= Beginning of Section =
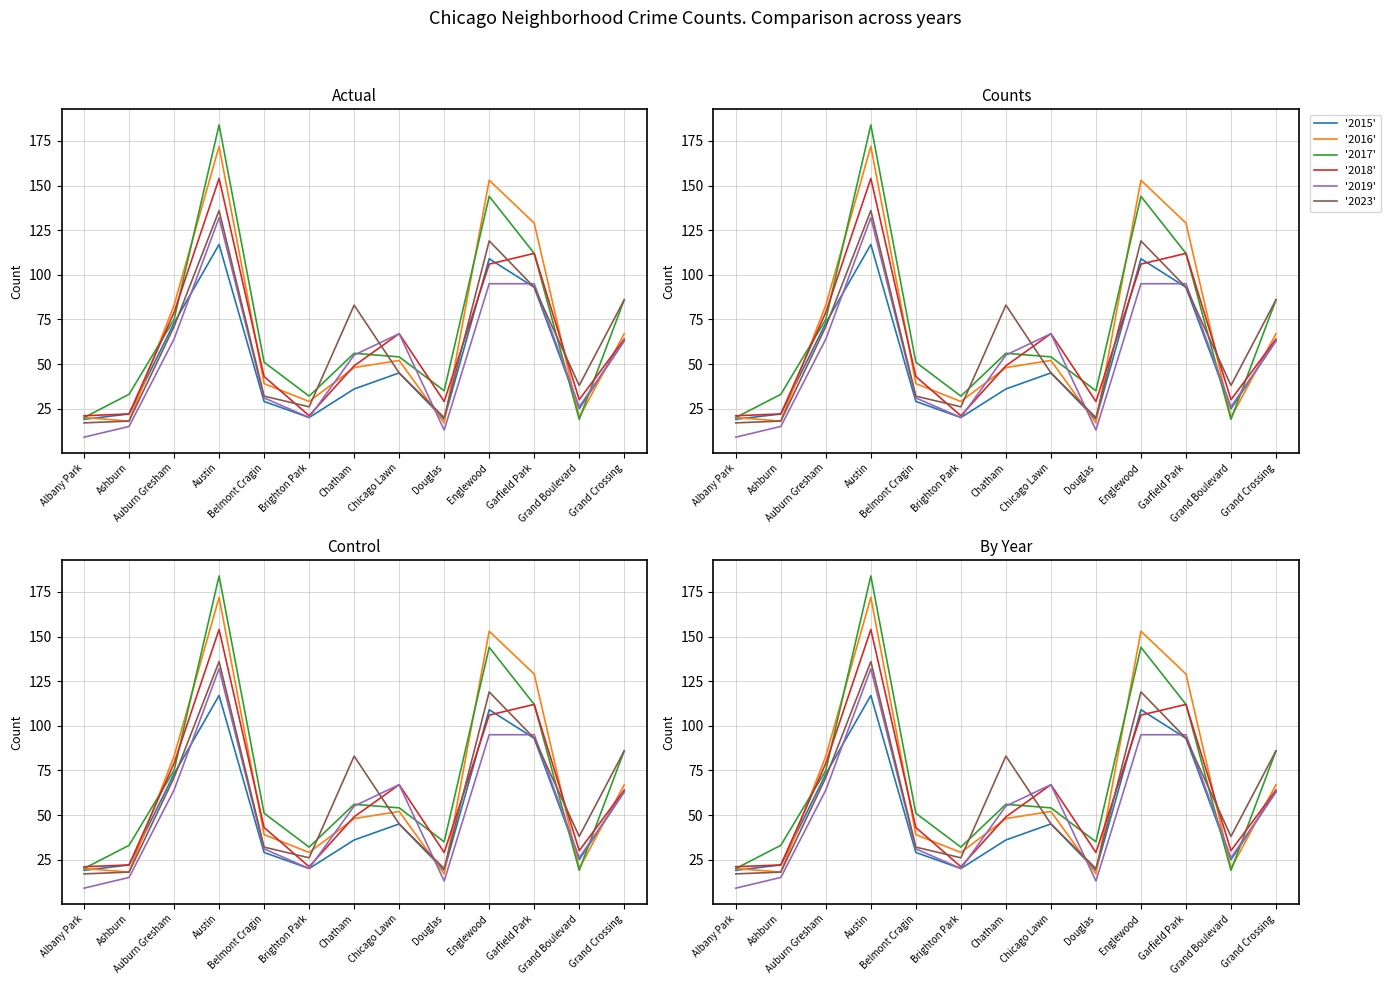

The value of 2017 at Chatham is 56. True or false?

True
= End of Section =
= Beginning of Section =
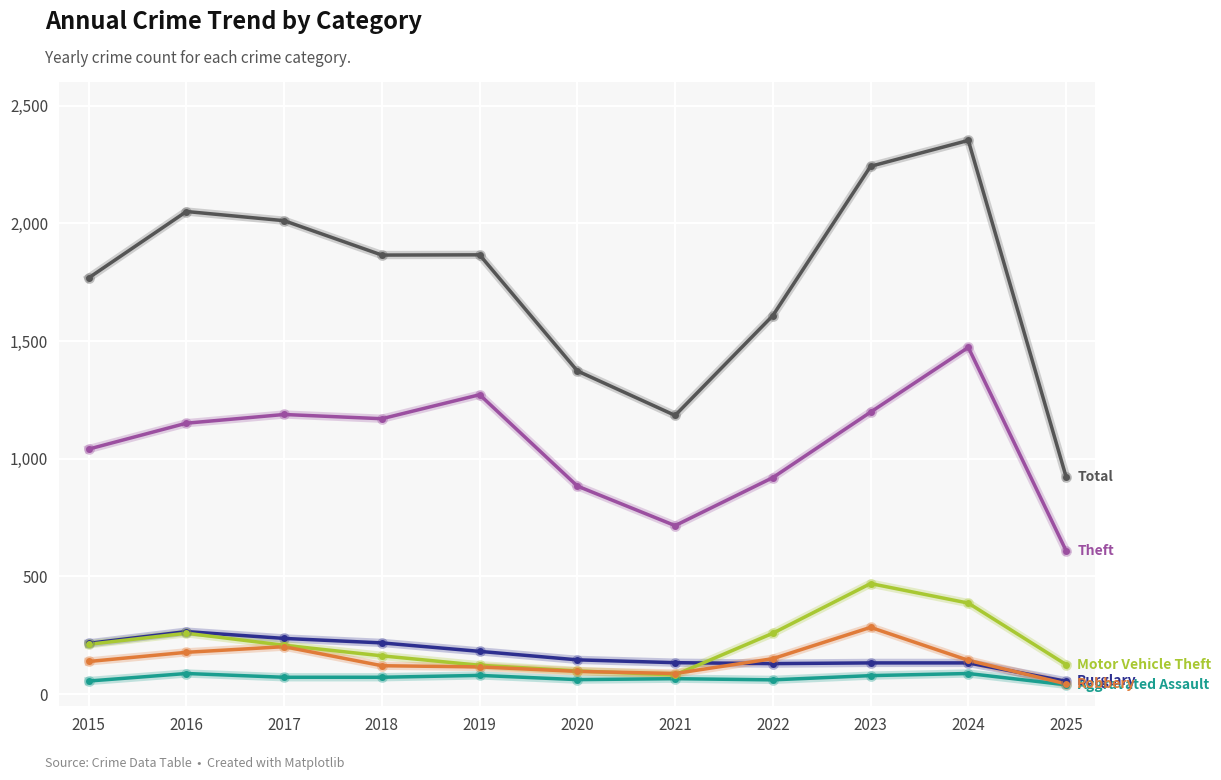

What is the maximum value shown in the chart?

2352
= End of Section =
= Beginning of Section =
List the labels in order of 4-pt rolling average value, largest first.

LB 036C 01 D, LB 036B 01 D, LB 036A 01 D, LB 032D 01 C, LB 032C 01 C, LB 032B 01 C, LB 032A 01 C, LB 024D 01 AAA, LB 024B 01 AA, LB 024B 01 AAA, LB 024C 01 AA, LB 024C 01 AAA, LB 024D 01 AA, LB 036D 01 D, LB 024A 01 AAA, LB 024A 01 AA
= End of Section =
Print again, with no changes, the lines of the items that begin with the line containing "List the labels" and end with the line containing "LB 036C 01 D, LB", both of those lines included.

List the labels in order of 4-pt rolling average value, largest first.

LB 036C 01 D, LB 036B 01 D, LB 036A 01 D, LB 032D 01 C, LB 032C 01 C, LB 032B 01 C, LB 032A 01 C, LB 024D 01 AAA, LB 024B 01 AA, LB 024B 01 AAA, LB 024C 01 AA, LB 024C 01 AAA, LB 024D 01 AA, LB 036D 01 D, LB 024A 01 AAA, LB 024A 01 AA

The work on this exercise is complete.